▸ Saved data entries
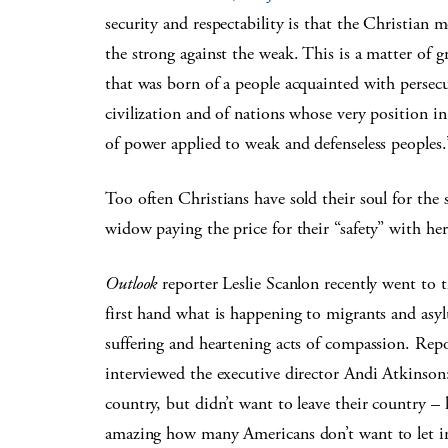
security and respectability is that the Christian
the strong against the weak. This is a matter of gre
that was born of a people acquainted with persec
civilization and of nations whose very position in
of power applied to weak and defenseless peoples.
Too often Christians have sold their soul for the 
widow paying the price for their “safety” with her 
Outlook
reporter Leslie Scanlon recently went to
first hand what is happening to migrants and asyl
suffering and heartening acts of compassion. Repo
interviewed the executive director Andi Atkinson
country, but didn’t want to leave their country – k
amazing how many Americans don’t want to let in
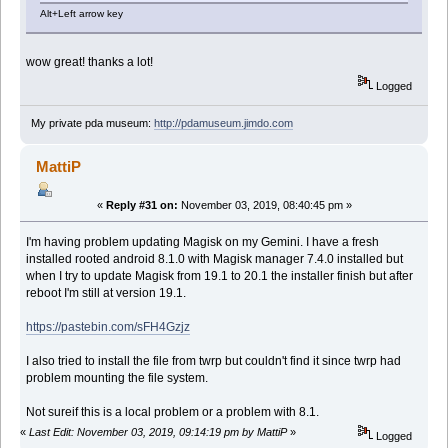
Alt+Left arrow key
wow great! thanks a lot!
Logged
My private pda museum:
http://pdamuseum.jimdo.com
MattiP
«
Reply #31 on:
November 03, 2019, 08:40:45 pm »
I'm having problem updating Magisk on my Gemini. I have a fresh
installed rooted android 8.1.0 with Magisk manager 7.4.0 installed but
when I try to update Magisk from 19.1 to 20.1 the installer finish but after
reboot I'm still at version 19.1.
https://pastebin.com/sFH4Gzjz
I also tried to install the file from twrp but couldn't find it since twrp had
problem mounting the file system.
Not sureif this is a local problem or a problem with 8.1.
«
Last Edit: November 03, 2019, 09:14:19 pm by MattiP
»
Logged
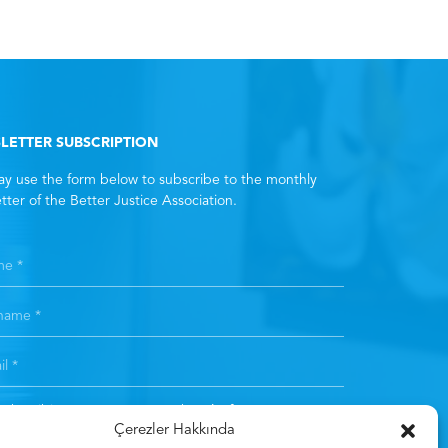
LETTER SUBSCRIPTION
y use the form below to subscribe to the monthly
tter of the Better Justice Association.
subscribing, you consent to the
Clarification Text
. *
Çerezler Hakkında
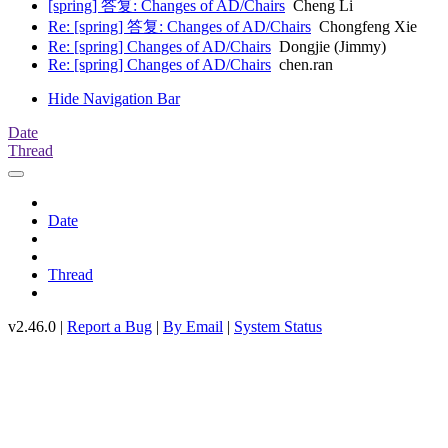
[spring] 答复: Changes of AD/Chairs
Cheng Li
Re: [spring] 答复: Changes of AD/Chairs
Chongfeng Xie
Re: [spring] Changes of AD/Chairs
Dongjie (Jimmy)
Re: [spring] Changes of AD/Chairs
chen.ran
Hide Navigation Bar
Date
Thread
Date
Thread
v2.46.0 |
Report a Bug
|
By Email
|
System Status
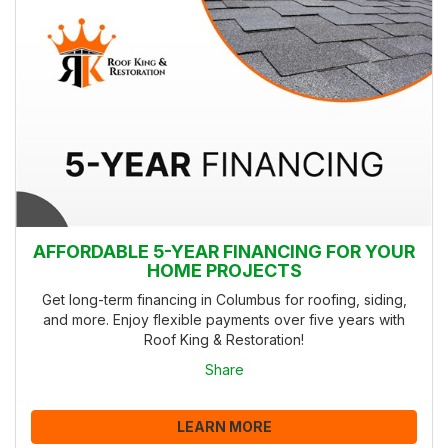
AFFORDABLE 5-YEAR FINANCING FOR YOUR
HOME PROJECTS
Get long-term financing in Columbus for roofing, siding,
and more. Enjoy flexible payments over five years with
Roof King & Restoration!
Share
LEARN MORE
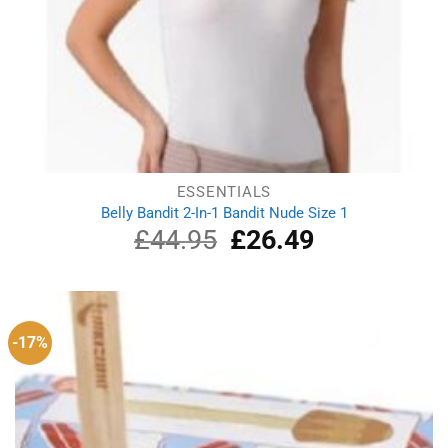
ESSENTIALS
Belly Bandit 2-In-1 Bandit Nude Size 1
£
44.95
Original
£
26.49
Current
price
price
was:
is:
£44.95.
£26.49.
-17%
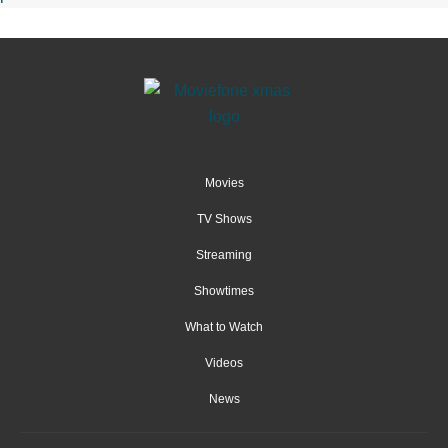
Movies
TV Shows
Streaming
Showtimes
What to Watch
Videos
News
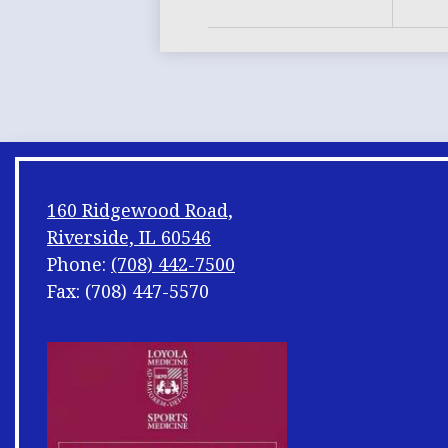
160 Ridgewood Road,
Riverside, IL 60546
Phone:
(708) 442-7500
Fax: (708) 447-5570
Footer
Shuffle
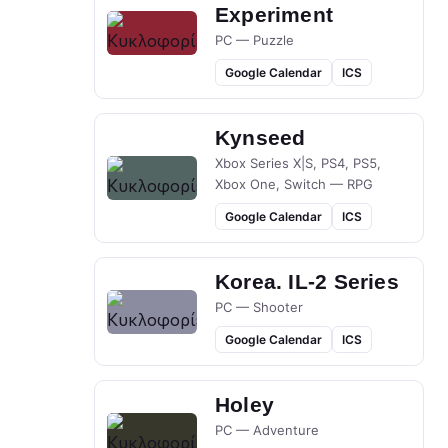
Experiment
PC — Puzzle
Google Calendar
ICS
Kynseed
Xbox Series X|S, PS4, PS5,
Xbox One, Switch — RPG
Google Calendar
ICS
Korea. IL-2 Series
PC — Shooter
Google Calendar
ICS
Holey
PC — Adventure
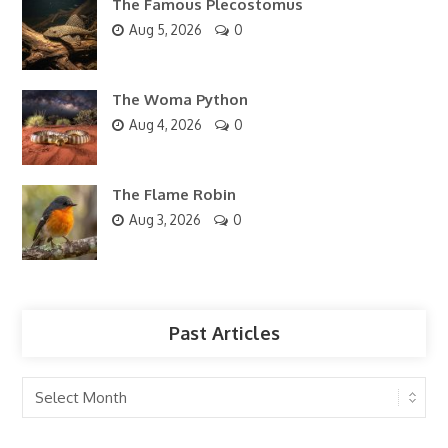
The Famous Plecostomus
Aug 5, 2026
0
The Woma Python
Aug 4, 2026
0
The Flame Robin
Aug 3, 2026
0
Past Articles
Past
Articles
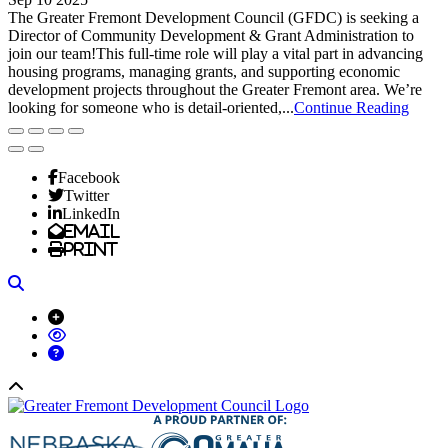
The Greater Fremont Development Council (GFDC) is seeking a
Director of Community Development & Grant Administration to
join our team!This full-time role will play a vital part in advancing
housing programs, managing grants, and supporting economic
development projects throughout the Greater Fremont area. We’re
looking for someone who is detail-oriented,...
Continue Reading
Facebook
Twitter
LinkedIn
Email
Print
Search
Back to top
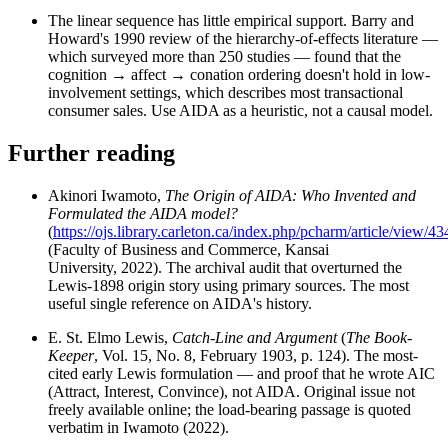
The linear sequence has little empirical support. Barry and
Howard's 1990 review of the hierarchy-of-effects literature —
which surveyed more than 250 studies — found that the
cognition → affect → conation ordering doesn't hold in low-
involvement settings, which describes most transactional
consumer sales. Use AIDA as a heuristic, not a causal model.
Further reading
Akinori Iwamoto,
The Origin of AIDA: Who Invented and
Formulated the AIDA model?
(
https://ojs.library.carleton.ca/index.php/pcharm/article/view/43
(Faculty of Business and Commerce, Kansai
University, 2022). The archival audit that overturned the
Lewis-1898 origin story using primary sources. The most
useful single reference on AIDA's history.
E. St. Elmo Lewis,
Catch-Line and Argument
(
The Book-
Keeper
, Vol. 15, No. 8, February 1903, p. 124). The most-
cited early Lewis formulation — and proof that he wrote AIC
(Attract, Interest, Convince), not AIDA. Original issue not
freely available online; the load-bearing passage is quoted
verbatim in Iwamoto (2022).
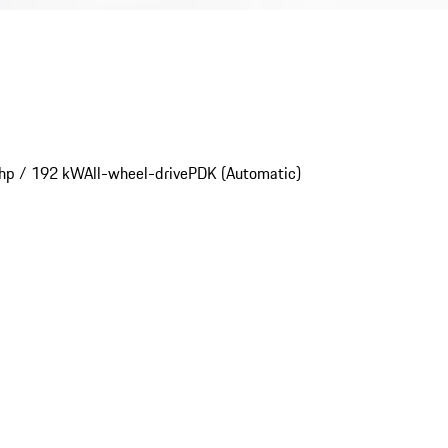
hp / 192 kW
All-wheel-drive
PDK (Automatic)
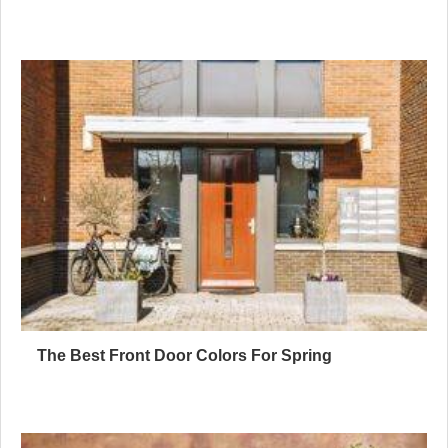
The Best Front Door Colors For Spring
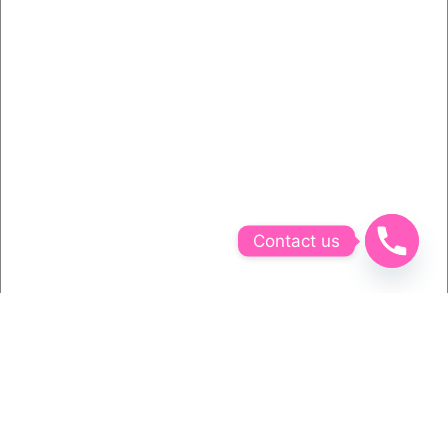
Contact us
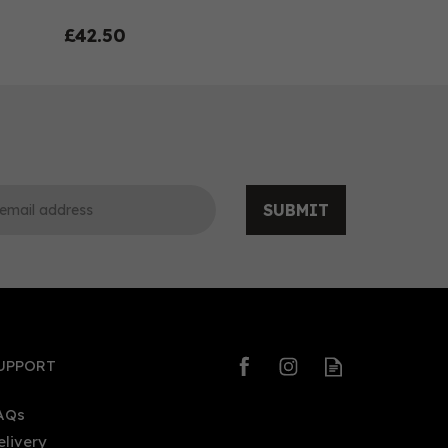
£42.50
SUBMIT
0
0
UPPORT
AQs
elivery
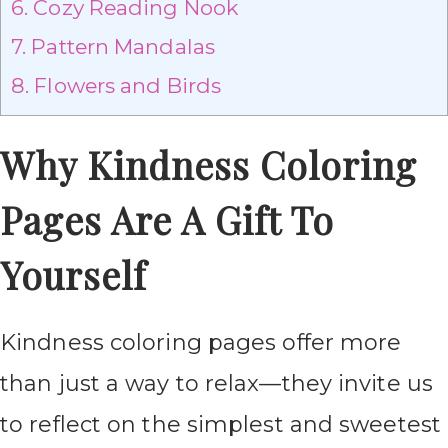
6.
Cozy Reading Nook
7.
Pattern Mandalas
8.
Flowers and Birds
Why Kindness Coloring
Pages Are A Gift To
Yourself
Kindness coloring pages offer more
than just a way to relax—they invite us
to reflect on the simplest and sweetest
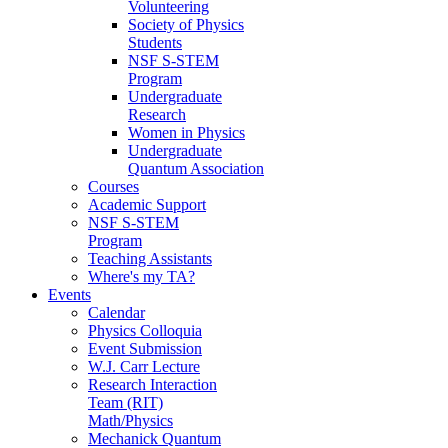
Volunteering
Society of Physics
Students
NSF S-STEM
Program
Undergraduate
Research
Women in Physics
Undergraduate
Quantum Association
Courses
Academic Support
NSF S-STEM
Program
Teaching Assistants
Where's my TA?
Events
Calendar
Physics Colloquia
Event Submission
W.J. Carr Lecture
Research Interaction
Team (RIT)
Math/Physics
Mechanick Quantum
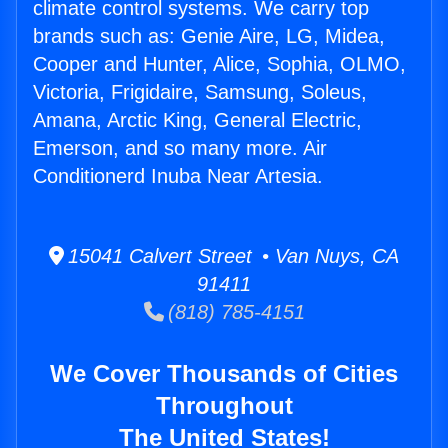
climate control systems. We carry top
brands such as: Genie Aire, LG, Midea,
Cooper and Hunter, Alice, Sophia, OLMO,
Victoria, Frigidaire, Samsung, Soleus,
Amana, Arctic King, General Electric,
Emerson, and so many more. Air
Conditionerd Inuba Near Artesia.
15041 Calvert Street • Van Nuys, CA
91411
(818) 785-4151
We Cover Thousands of Cities
Throughout
The United States!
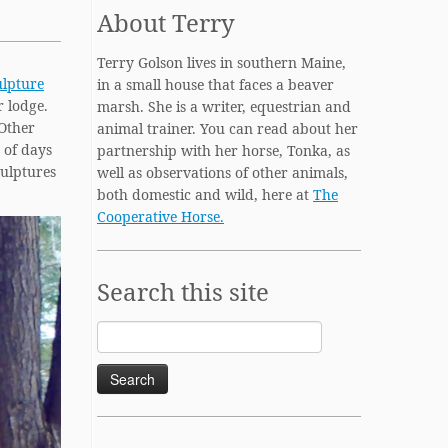
About Terry
Terry Golson lives in southern Maine,
ulpture
in a small house that faces a beaver
r lodge.
marsh. She is a writer, equestrian and
 Other
animal trainer. You can read about her
e of days
partnership with her horse, Tonka, as
culptures
well as observations of other animals,
both domestic and wild, here at
The
Cooperative Horse.
Search this site
Search
for:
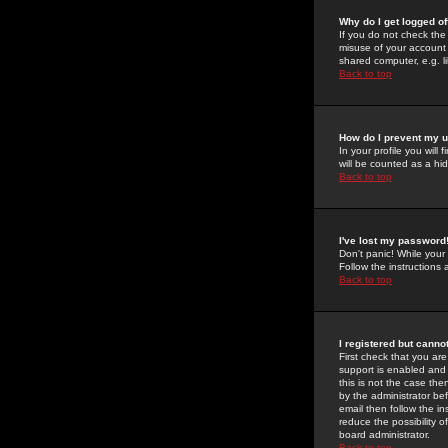
Why do I get logged of
If you do not check th
misuse of your account 
shared computer, e.g. lib
Back to top
How do I prevent my u
In your profile you will 
will be counted as a hi
Back to top
I've lost my password
Don't panic! While your
Follow the instructions
Back to top
I registered but cannot
First check that you a
support is enabled and
this is not the case the
by the administrator be
email then follow the in
reduce the possibility o
board administrator.
Back to top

▸ Exercise
Leaving the images behind, set down every entry word for word.

▸ Solution for this problem
security and respectability is that the Christian
the strong against the weak. This is a matter of gre
that was born of a people acquainted with persec
civilization and of nations whose very position in
of power applied to weak and defenseless peoples.
Too often Christians have sold their soul for the 
widow paying the price for their “safety” with her 
Outlook
reporter Leslie Scanlon recently went to
first hand what is happening to migrants and asyl
suffering and heartening acts of compassion. Repo
interviewed the executive director Andi Atkinson
country, but didn’t want to leave their country – k
amazing how many Americans don’t want to let in
Alt+Left arrow key
wow great! thanks a lot!
Logged
My private pda museum:
http://pdamuseum.jimdo.com
MattiP
«
Reply #31 on:
November 03, 2019, 08:40:45 pm »
I'm having problem updating Magisk on my Gemini. I have a fresh
installed rooted android 8.1.0 with Magisk manager 7.4.0 installed but
when I try to update Magisk from 19.1 to 20.1 the installer finish but after
reboot I'm still at version 19.1.
https://pastebin.com/sFH4Gzjz
I also tried to install the file from twrp but couldn't find it since twrp had
problem mounting the file system.
Not sureif this is a local problem or a problem with 8.1.
«
Last Edit: November 03, 2019, 09:14:19 pm by MattiP
»
Logged
LETTER SUBSCRIPTION
y use the form below to subscribe to the monthly
tter of the Better Justice Association.
subscribing, you consent to the
Clarification Text
. *
Çerezler Hakkında
[spring] 答复: Changes of AD/Chairs
Cheng Li
Re: [spring] 答复: Changes of AD/Chairs
Chongfeng Xie
Re: [spring] Changes of AD/Chairs
Dongjie (Jimmy)
Re: [spring] Changes of AD/Chairs
chen.ran
Hide Navigation Bar
Date
Thread
Date
Thread
v2.46.0 |
Report a Bug
|
By Email
|
System Status
AFFORDABLE 5-YEAR FINANCING FOR YOUR
HOME PROJECTS
Get long-term financing in Columbus for roofing, siding,
and more. Enjoy flexible payments over five years with
Roof King & Restoration!
Share
LEARN MORE
ESSENTIALS
Belly Bandit 2-In-1 Bandit Nude Size 1
£
44.95
Original
£
26.49
Current
price
price
was:
is:
£44.95.
£26.49.
-17%
Movies
TV Shows
Streaming
Showtimes
What to Watch
Videos
News
160 Ridgewood Road,
Riverside, IL 60546
Phone:
(708) 442-7500
Fax: (708) 447-5570
Footer
Shuffle
Experiment
PC — Puzzle
Google Calendar
ICS
Kynseed
Xbox Series X|S, PS4, PS5,
Xbox One, Switch — RPG
Google Calendar
ICS
Korea. IL-2 Series
PC — Shooter
Google Calendar
ICS
Holey
PC — Adventure
The Famous Plecostomus
Aug 5, 2026
0
The Woma Python
Aug 4, 2026
0
The Flame Robin
Aug 3, 2026
0
Past Articles
Past
Articles
The Greater Fremont Development Council (GFDC) is seeking a
Director of Community Development & Grant Administration to
join our team!This full-time role will play a vital part in advancing
housing programs, managing grants, and supporting economic
development projects throughout the Greater Fremont area. We’re
looking for someone who is detail-oriented,...
Continue Reading
Facebook
Twitter
LinkedIn
Email
Print
Search
Back to top
The linear sequence has little empirical support. Barry and
Howard's 1990 review of the hierarchy-of-effects literature —
which surveyed more than 250 studies — found that the
cognition → affect → conation ordering doesn't hold in low-
involvement settings, which describes most transactional
consumer sales. Use AIDA as a heuristic, not a causal model.
Further reading
Akinori Iwamoto,
The Origin of AIDA: Who Invented and
Formulated the AIDA model?
(
https://ojs.library.carleton.ca/index.php/pcharm/article/view/43
(Faculty of Business and Commerce, Kansai
University, 2022). The archival audit that overturned the
Lewis-1898 origin story using primary sources. The most
useful single reference on AIDA's history.
E. St. Elmo Lewis,
Catch-Line and Argument
(
The Book-
Keeper
, Vol. 15, No. 8, February 1903, p. 124). The most-
cited early Lewis formulation — and proof that he wrote AIC
(Attract, Interest, Convince), not AIDA. Original issue not
freely available online; the load-bearing passage is quoted
verbatim in Iwamoto (2022).
hp / 192 kW
All-wheel-drive
PDK (Automatic)
The Best Front Door Colors For Spring
Contact us
£42.50
SUBMIT
0
0
UPPORT
AQs
elivery
6.
Cozy Reading Nook
7.
Pattern Mandalas
8.
Flowers and Birds
Why Kindness Coloring
Pages Are A Gift To
Yourself
Kindness coloring pages offer more
than just a way to relax—they invite us
to reflect on the simplest and sweetest
Volunteering
Society of Physics
Students
NSF S-STEM
Program
Undergraduate
Research
Women in Physics
Undergraduate
Quantum Association
Courses
Academic Support
NSF S-STEM
Program
Teaching Assistants
Where's my TA?
Events
Calendar
Physics Colloquia
Event Submission
W.J. Carr Lecture
Research Interaction
Team (RIT)
Math/Physics
Mechanick Quantum
climate control systems. We carry top
brands such as: Genie Aire, LG, Midea,
Cooper and Hunter, Alice, Sophia, OLMO,
Victoria, Frigidaire, Samsung, Soleus,
Amana, Arctic King, General Electric,
Emerson, and so many more. Air
Conditionerd Inuba Near Artesia.
15041 Calvert Street • Van Nuys, CA
91411
(818) 785-4151
We Cover Thousands of Cities
Throughout
The United States!
About Terry
Terry Golson lives in southern Maine,
ulpture
in a small house that faces a beaver
r lodge.
marsh. She is a writer, equestrian and
 Other
animal trainer. You can read about her
e of days
partnership with her horse, Tonka, as
culptures
well as observations of other animals,
both domestic and wild, here at
The
Cooperative Horse.
Search this site
Search
for:
Why do I get logged of
If you do not check th
misuse of your account 
shared computer, e.g. lib
Back to top
How do I prevent my u
In your profile you will 
will be counted as a hi
Back to top
I've lost my password
Don't panic! While your
Follow the instructions
Back to top
I registered but cannot
First check that you a
support is enabled and
this is not the case the
by the administrator be
email then follow the in
reduce the possibility o
board administrator.
Back to top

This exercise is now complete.